Page-level text extractions
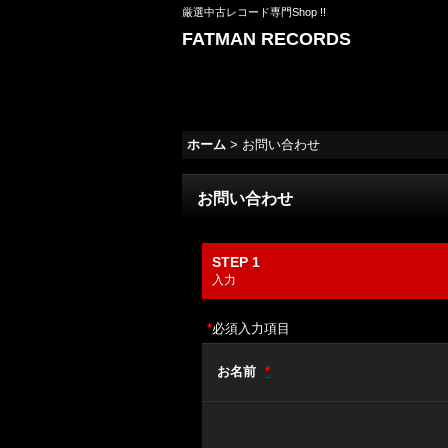
厳選中古レコード専門Shop !!
FATMAN RECORDS
ホーム
>
お問い合わせ
お問い合わせ
STEP 1
入力
*
必須入力項目
お名前
*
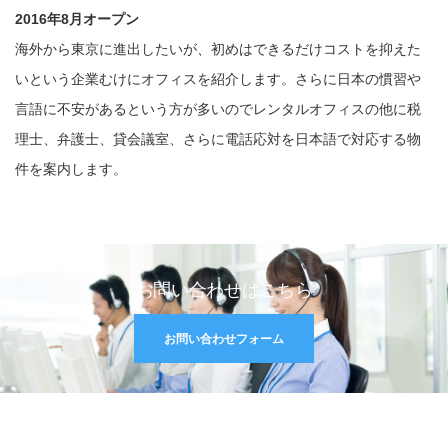
2016年8月オープン
海外から東京に進出したいが、初めはできるだけコストを抑えた
いという企業むけにオフィスを紹介します。さらに日本の慣習や
言語に不安があるという方が多いのでレンタルオフィスの他に税
理士、弁護士、貸会議室、さらに電話応対を日本語で対応する物
件を案内します。
お問い合わせはこちら
お問い合わせフォーム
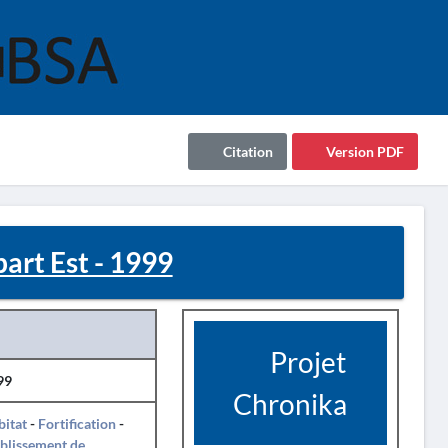
Citation
Version PDF
art Est - 1999
Projet
99
Chronika
itat
-
Fortification
-
blissement de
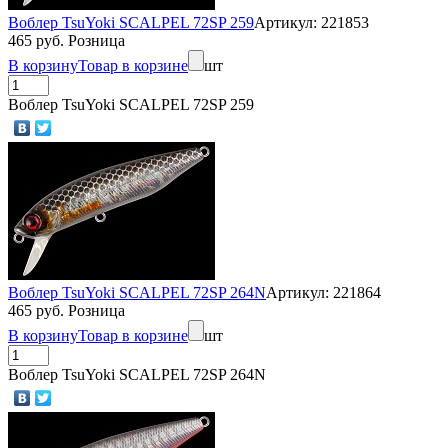
Воблер TsuYoki SCALPEL 72SP 259
Артикул: 221853
465 руб. Розница
В корзину
Товар в корзине
шт
Воблер TsuYoki SCALPEL 72SP 259
Воблер TsuYoki SCALPEL 72SP 264N
Артикул: 221864
465 руб. Розница
В корзину
Товар в корзине
шт
Воблер TsuYoki SCALPEL 72SP 264N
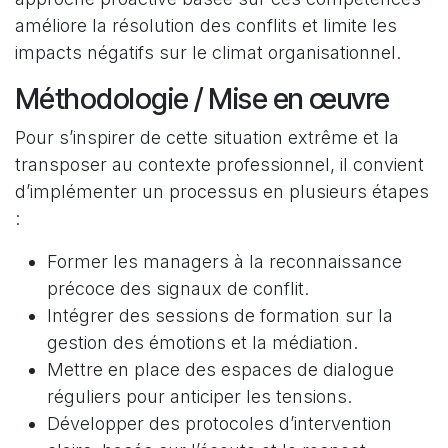
améliore la résolution des conflits et limite les
impacts négatifs sur le climat organisationnel.
Méthodologie / Mise en œuvre
Pour s’inspirer de cette situation extrême et la
transposer au contexte professionnel, il convient
d’implémenter un processus en plusieurs étapes
:
Former les managers à la reconnaissance
précoce des signaux de conflit.
Intégrer des sessions de formation sur la
gestion des émotions et la médiation.
Mettre en place des espaces de dialogue
réguliers pour anticiper les tensions.
Développer des protocoles d’intervention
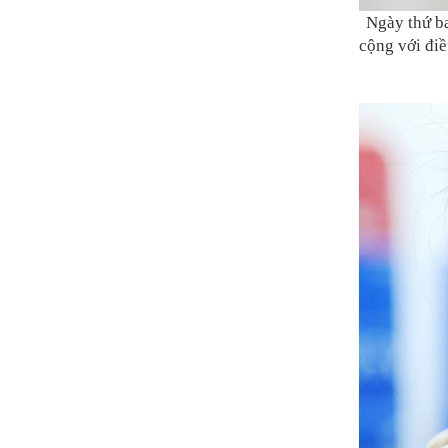
Ngày thứ ba
cộng với điề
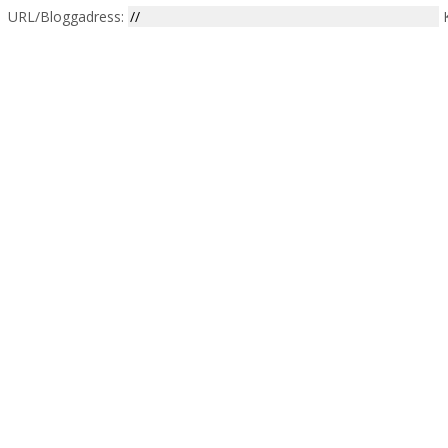
URL/Bloggadress:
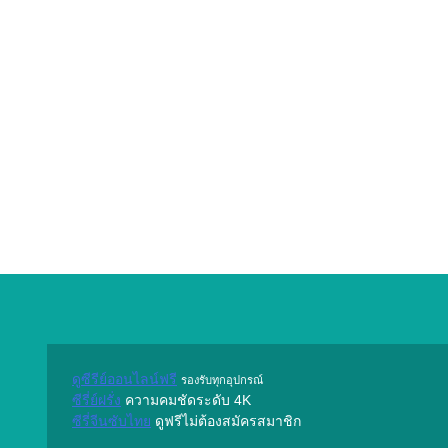
ดูซีรีย์ออนไลน์ฟรี
รองรับทุกอุปกรณ์
ซีรี่ย์ฝรั่ง
ความคมชัดระดับ 4K
ซีรี่จีนซับไทย
ดูฟรีไม่ต้องสมัครสมาชิก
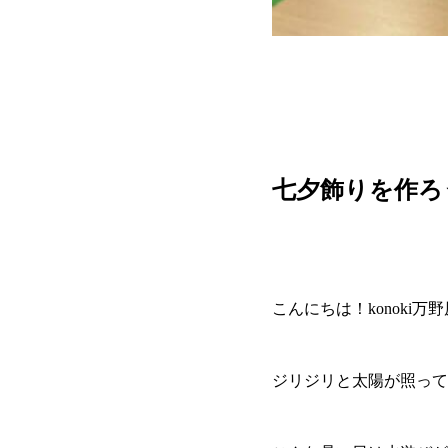
七夕飾りを作ろ
こんにちは！konoki万
ジリジリと太陽が照って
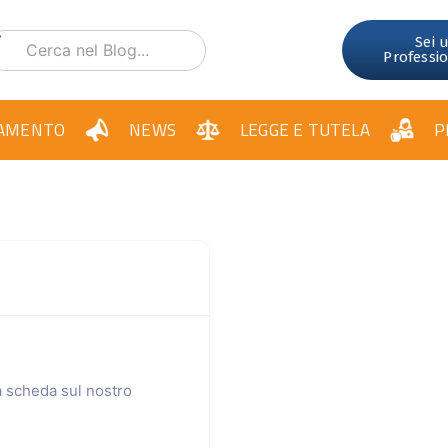
Sei 
Professi
AMENTO
NEWS
LEGGE E TUTELA
P
ua scheda sul nostro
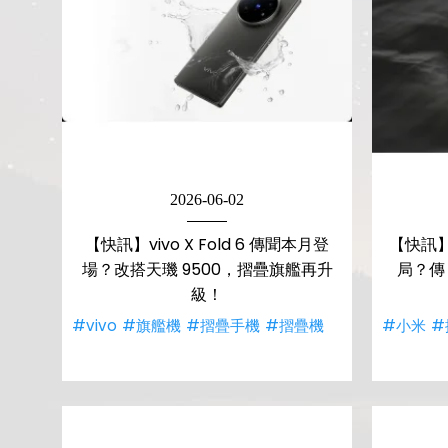
2026-06-02
【快訊】vivo X Fold 6 傳聞本月登
【快訊
場？改搭天璣 9500，摺疊旗艦再升
局？傳 M
級！
#vivo
#旗艦機
#摺疊手機
#摺疊機
#小米
#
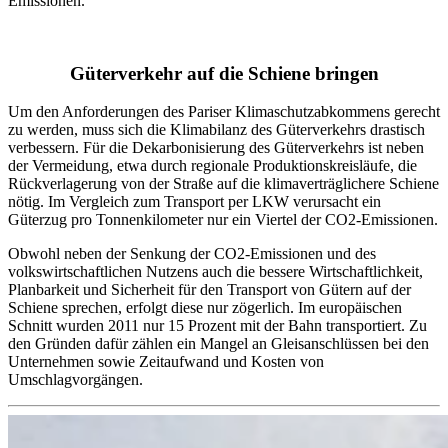
Emissionen.
Güterverkehr auf die Schiene bringen
Um den Anforderungen des Pariser Klimaschutzabkommens gerecht
zu werden, muss sich die Klimabilanz des Güterverkehrs drastisch
verbessern. Für die Dekarbonisierung des Güterverkehrs ist neben
der Vermeidung, etwa durch regionale Produktionskreisläufe, die
Rückverlagerung von der Straße auf die klimaverträglichere Schiene
nötig. Im Vergleich zum Transport per LKW verursacht ein
Güterzug pro Tonnenkilometer nur ein Viertel der CO2-Emissionen.
Obwohl neben der Senkung der CO2-Emissionen und des
volkswirtschaftlichen Nutzens auch die bessere Wirtschaftlichkeit,
Planbarkeit und Sicherheit für den Transport von Gütern auf der
Schiene sprechen, erfolgt diese nur zögerlich. Im europäischen
Schnitt wurden 2011 nur 15 Prozent mit der Bahn transportiert. Zu
den Gründen dafür zählen ein Mangel an Gleisanschlüssen bei den
Unternehmen sowie Zeitaufwand und Kosten von
Umschlagvorgängen.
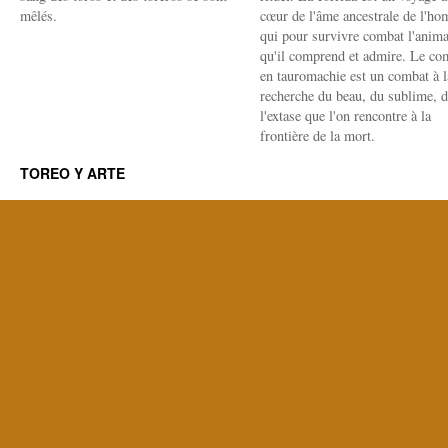
mêlés.
cœur de l'âme ancestrale de l'h
qui pour survivre combat l'anima
qu'il comprend et admire. Le co
en tauromachie est un combat à l
recherche du beau, du sublime, 
l'extase que l'on rencontre à la
frontière de la mort.
TOREO Y ARTE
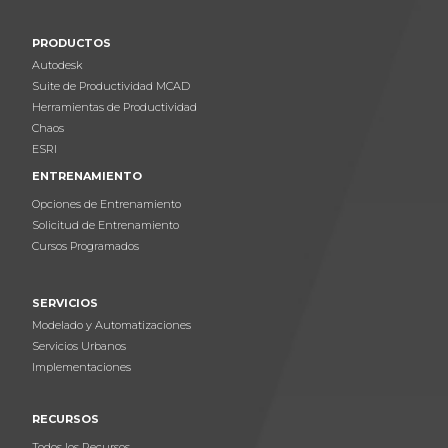
PRODUCTOS
Autodesk
Suite de Productividad MCAD
Herramientas de Productividad
Chaos
ESRI
ENTRENAMIENTO
Opciones de Entrenamiento
Solicitud de Entrenamiento
Cursos Programados
SERVICIOS
Modelado y Automatizaciones
Servicios Urbanos
Implementaciones
RECURSOS
Todos los Recursos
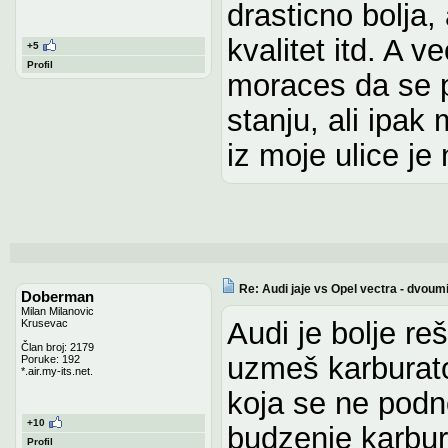
drasticno bolja, 
kvalitet itd. A 
+5
Profil
moraces da se p
stanju, ali ipa
iz moje ulice je
Re: Audi jaje vs Opel vectra - dvoum
Doberman
Milan Milanovic
Audi je bolje reš
Krusevac
Član broj: 2179
uzmeš karburator
Poruke: 192
*.air.my-its.net.
koja se ne podn
+10
budzenje karbur
Profil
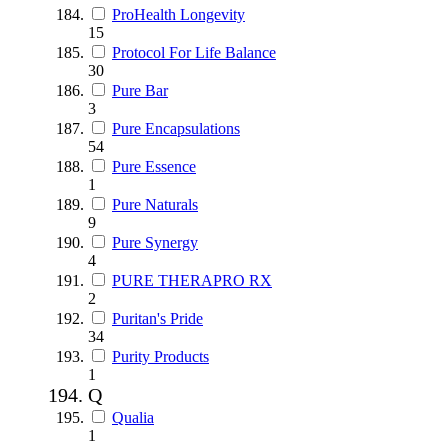
ProHealth Longevity
15
Protocol For Life Balance
30
Pure Bar
3
Pure Encapsulations
54
Pure Essence
1
Pure Naturals
9
Pure Synergy
4
PURE THERAPRO RX
2
Puritan's Pride
34
Purity Products
1
Q
Qualia
1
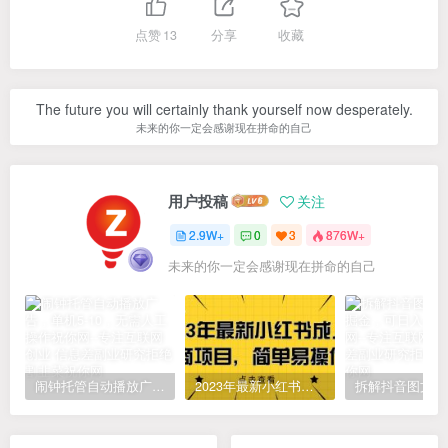
点赞
13
分享
收藏
The future you will certainly thank yourself now desperately.
未来的你一定会感谢现在拼命的自己
用户投稿
关注
2.9W+
0
3
876W+
未来的你一定会感谢现在拼命的自己
闹钟托管自动播放广告，单机5-10，无需人工操作
2023年最新小红书成人电商项目，简单易操作【详细教程】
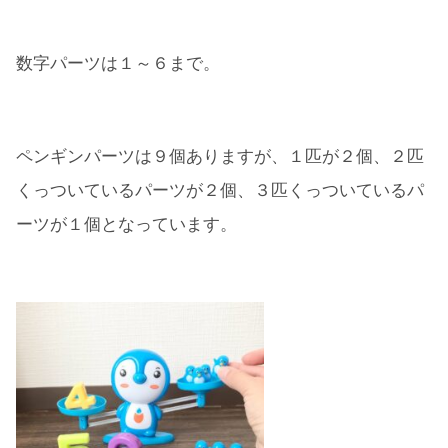
数字パーツは１～６まで。
ペンギンパーツは９個ありますが、１匹が２個、２匹
くっついているパーツが２個、３匹くっついているパ
ーツが１個となっています。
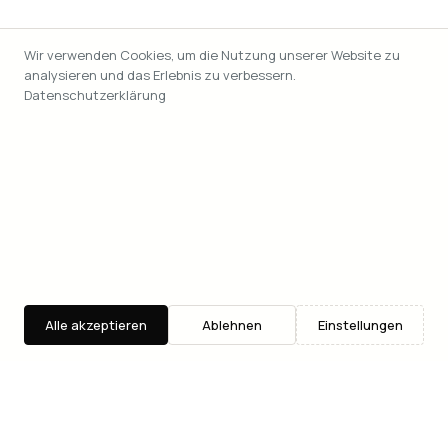
Wir verwenden Cookies, um die Nutzung unserer Website zu
analysieren und das Erlebnis zu verbessern.
Datenschutzerklärung
Alle akzeptieren
Ablehnen
Einstellungen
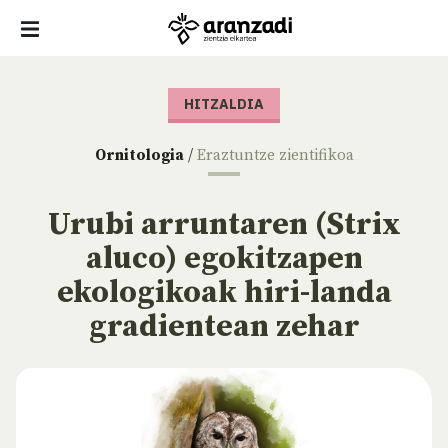
HITZALDIA
Ornitologia
/
Eraztuntze zientifikoa
Urubi arruntaren (Strix
aluco) egokitzapen
ekologikoak hiri-landa
gradientean zehar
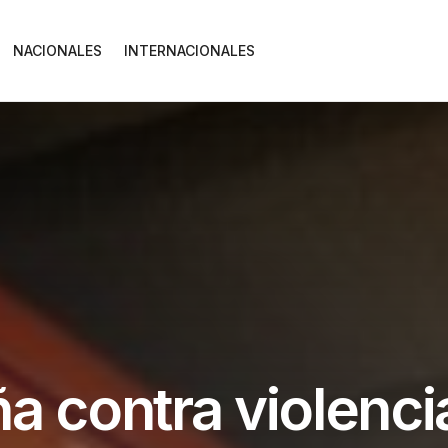
NACIONALES
INTERNACIONALES
a contra violenci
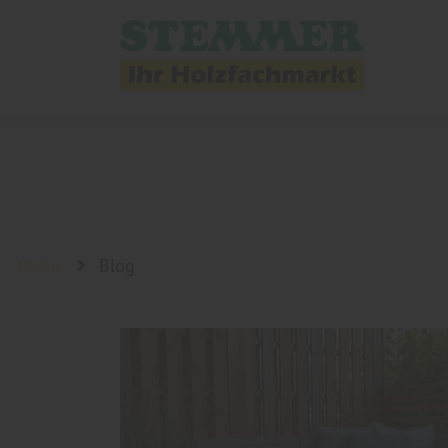
Home
Blog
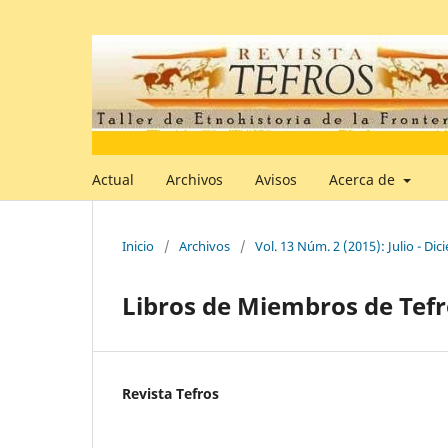
Actual
Archivos
Avisos
Acerca de
Inicio
/
Archivos
/
Vol. 13 Núm. 2 (2015): Julio - Di
Libros de Miembros de Tefro
Revista Tefros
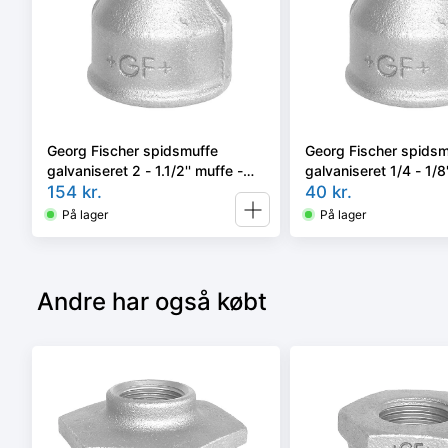
Georg Fischer spidsmuffe
Georg Fischer spidsm
galvaniseret 2 - 1.1/2'' muffe -
galvaniseret 1/4 - 1/8
nippel
154
kr.
nippel
40
kr.
På lager
På lager
Andre har også købt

#### Work task
In the entries above, find the line containing "recherche du beau, du" and the line containing "Datenschutzerklärung", then copy both and every line between them exactly, without any picture.

#### Answer below
recherche du beau, du sublime, 
l'extase que l'on rencontre à la
frontière de la mort.
TOREO Y ARTE
PRODUCTOS
Autodesk
Suite de Productividad MCAD
Herramientas de Productividad
Chaos
ESRI
ENTRENAMIENTO
Opciones de Entrenamiento
Solicitud de Entrenamiento
Cursos Programados
SERVICIOS
Modelado y Automatizaciones
Servicios Urbanos
Implementaciones
RECURSOS
Todos los Recursos
drasticno bolja, 
kvalitet itd. A 
+5
Profil
moraces da se p
stanju, ali ipa
iz moje ulice je
Re: Audi jaje vs Opel vectra - dvoum
Doberman
Milan Milanovic
Audi je bolje reš
Krusevac
Član broj: 2179
uzmeš karburator
Poruke: 192
*.air.my-its.net.
koja se ne podn
+10
budzenje karbur
Profil
ProHealth Longevity
15
Protocol For Life Balance
30
Pure Bar
3
Pure Encapsulations
54
Pure Essence
1
Pure Naturals
9
Pure Synergy
4
PURE THERAPRO RX
2
Puritan's Pride
34
Purity Products
1
Q
Qualia
1
点赞
13
分享
收藏
The future you will certainly thank yourself now desperately.
未来的你一定会感谢现在拼命的自己
用户投稿
关注
2.9W+
0
3
876W+
未来的你一定会感谢现在拼命的自己
闹钟托管自动播放广告，单机5-10，无需人工操作
2023年最新小红书成人电商项目，简单易操作【详细教程】
数字パーツは１～６まで。
ペンギンパーツは９個ありますが、１匹が２個、２匹
くっついているパーツが２個、３匹くっついているパ
ーツが１個となっています。
Wir verwenden Cookies, um die Nutzung unserer Website zu
analysieren und das Erlebnis zu verbessern.
Datenschutzerklärung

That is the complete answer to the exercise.